Hati-hati dalam setiap keputusan menerima pembiayaan kredit
Itulah pesan pokok yang hendak saya sampaikan kepada segenap pembaca. Para pembaca khususnya para wirausahawan yang sering bergelut dengan pembiayaan bank mungkin mempunyai pengetahuan yang cukup terhadap hal ini. Namun demikian bagi Anda yang hendak mengajukan atau kebetulan menerima penawaran kredit dari Bank BTPN atau bank-bank lain, meskipun mereka membawa label mikro, hendaknya Anda tetap cermat dalam hal-hal berikut :
Pertama, hitung dengan cermat bunga kredit yang dibebankan kepada Anda. Pastikan bahwa Anda benar-benar “ditolong” oleh sebuah lembaga pembiayaan bernama bank, entah itu BRI, BNI, Danamon, Mandiri atau bank apapun dengan besaran bunga yang mampu mendongkrak perkembangan usaha Anda misalnya nol koma sekian persen, atau satu koma sekian persen. Memang untuk urusan administrasi dan syarat-syaratnya akan cenderung lebih rumit dibandingkan dengan bank yang menawarkan suku bunga tinggi misalnya BTPN. Pada bank-bank yang memberi bunga amat tinggi, ibarat kata sepanjang masih bisa bernafas pengajuan kredit pasti disetujui.
Kedua, tanyakan penalty, syarat-syarat atau biaya-biaya lain yang harus Anda tanggung seandainya Anda mampu melunasi kredit dengan lebih cepat. Pastikan dengan cermat bahwa yang menawarkan solusi kepada Anda adalah benar-benar sebuah bank yang membawa keseimbangan misi profit dan manusiawi terhadap Anda, dan bukan rentenir yang menjelma menjadi sebuah bank.
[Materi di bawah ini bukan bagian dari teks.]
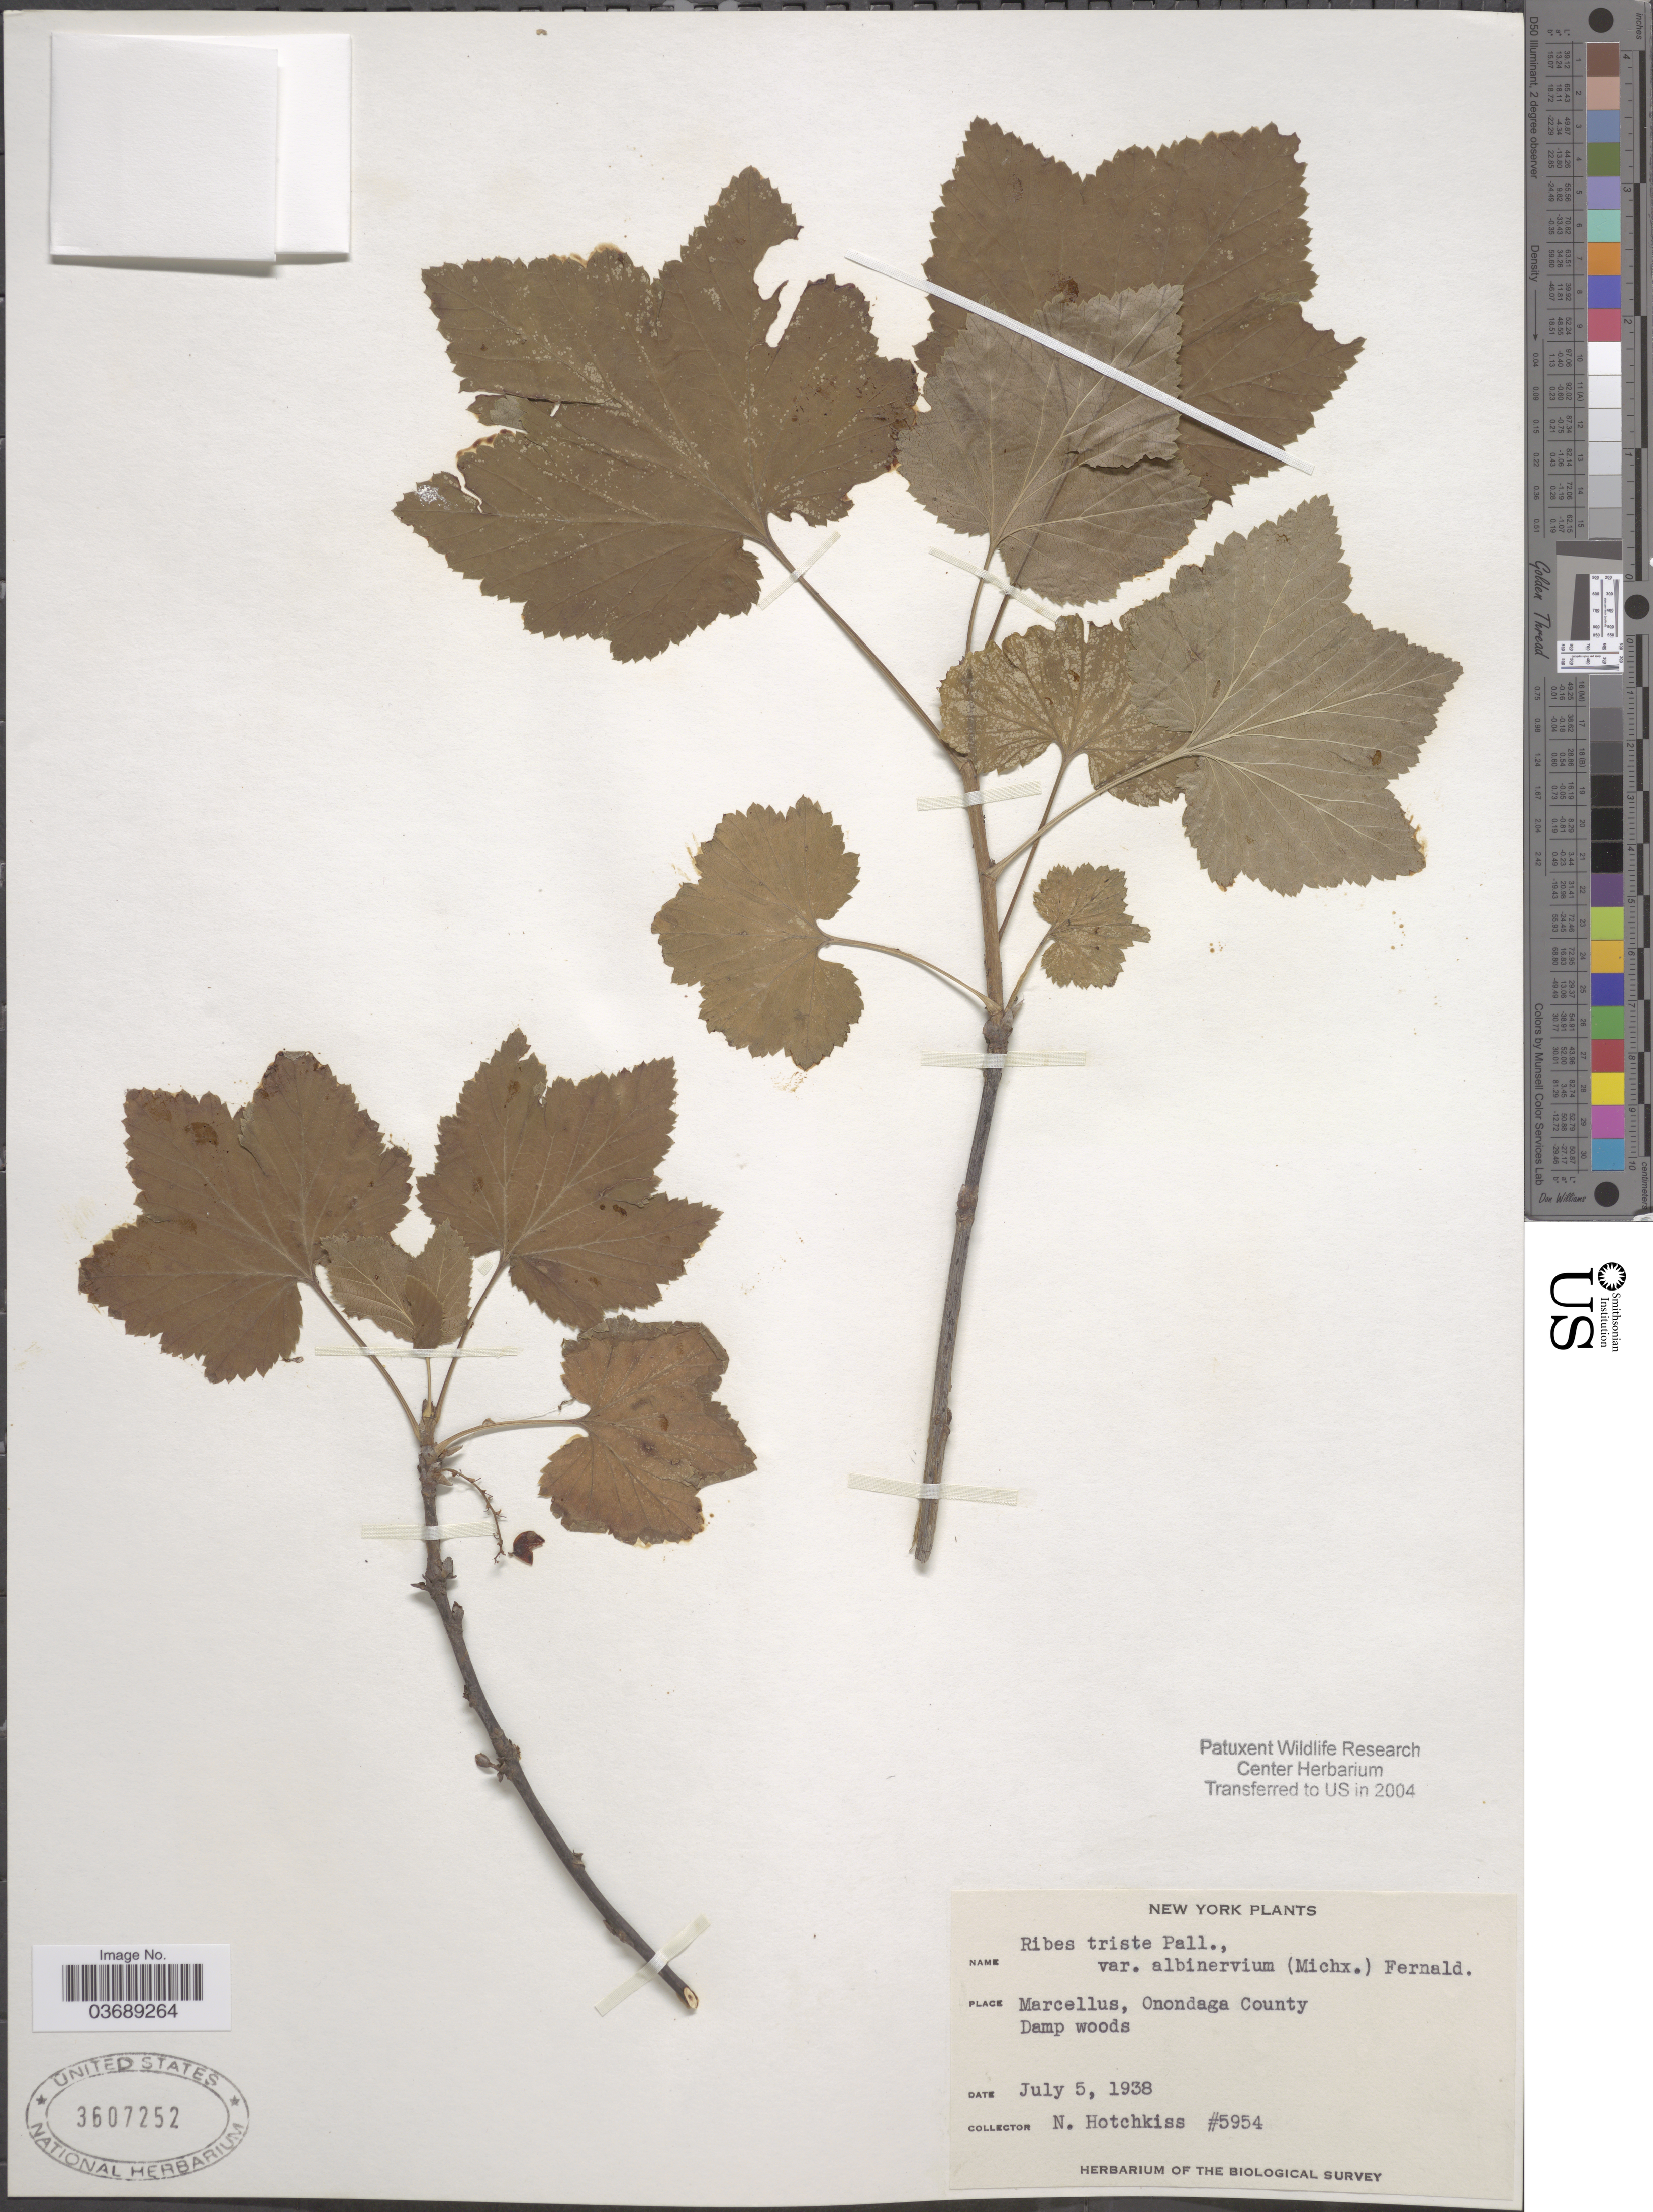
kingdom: Plantae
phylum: Tracheophyta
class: Magnoliopsida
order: Saxifragales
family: Grossulariaceae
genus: Ribes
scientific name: Ribes triste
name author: Pall.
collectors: N. Hotchkiss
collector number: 5954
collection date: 1938-07-05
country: United States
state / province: New York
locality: Marcellus, Onondaga County.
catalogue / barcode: US 3607252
Penutup, berhati-hatilah karena dibalik semua kemudahan di awal, pasti ada kesulitan di dalam perjalanan sampai di akhir kredit. Jika di jaman dulu rentenir tumbuh subur di masyarakat dalam bentuk perseorangan, nampaknya di era sekarang pola renten ini telah bergeser menjelma menjadi sebuah bank. Pemberian fasilitas kredit tentu harus kita pahami bersama bahwa itu tidak dapat dilihat dari aspek kemampuan kita dalam membayar, melainkan unsur manfaat dan bagaimana take and give kreditur dan debitur berjalan selaras dan seimbang. Satu hal lagi, semua yang saya ceritakan tadi adalah kredit dalam kondisi lancar. Bagaimana jika saya atau Anda kelak dikemudian hari kebetulan dalam posisi macet atau tidak mampu membayar angsuran? Bukan tidak mungkin debt collector yang akan datang menghajar. Pertanyaan yang juga Anda patut tanyakan jika kebetulan Anda mendapat penawaran pinjaman dari BTPN.